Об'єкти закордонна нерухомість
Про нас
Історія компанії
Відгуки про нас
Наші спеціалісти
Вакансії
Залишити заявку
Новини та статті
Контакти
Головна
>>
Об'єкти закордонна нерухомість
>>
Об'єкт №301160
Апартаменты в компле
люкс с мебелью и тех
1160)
====================
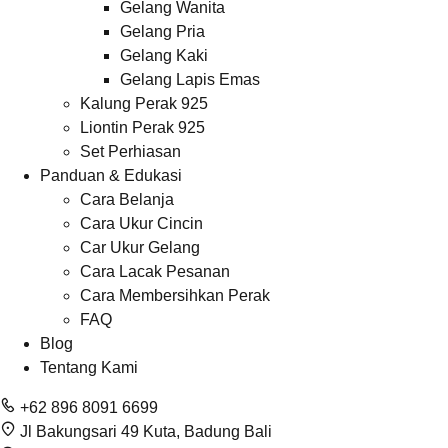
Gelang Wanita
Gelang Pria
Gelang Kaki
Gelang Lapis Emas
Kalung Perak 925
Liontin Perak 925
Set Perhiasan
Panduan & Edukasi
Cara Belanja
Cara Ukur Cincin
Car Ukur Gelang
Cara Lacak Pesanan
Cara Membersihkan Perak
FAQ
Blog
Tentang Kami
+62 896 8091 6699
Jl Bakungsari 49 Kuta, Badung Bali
====================
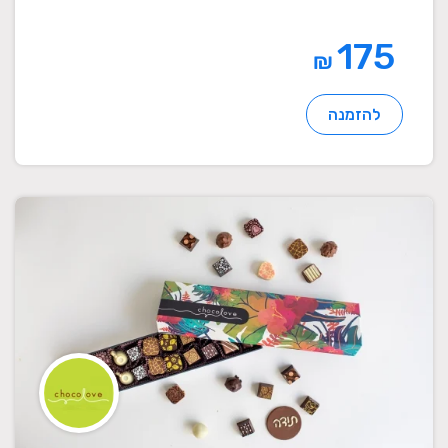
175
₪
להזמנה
====================
**Task objective:**
Return the lines of the material from the one containing "Gelang Wanita" through the one containing "Jl Bakungsari 49 Kuta, Badung Bali", reproduced exactly.

**Output:**
Gelang Wanita
Gelang Pria
Gelang Kaki
Gelang Lapis Emas
Kalung Perak 925
Liontin Perak 925
Set Perhiasan
Panduan & Edukasi
Cara Belanja
Cara Ukur Cincin
Car Ukur Gelang
Cara Lacak Pesanan
Cara Membersihkan Perak
FAQ
Blog
Tentang Kami
+62 896 8091 6699
Jl Bakungsari 49 Kuta, Badung Bali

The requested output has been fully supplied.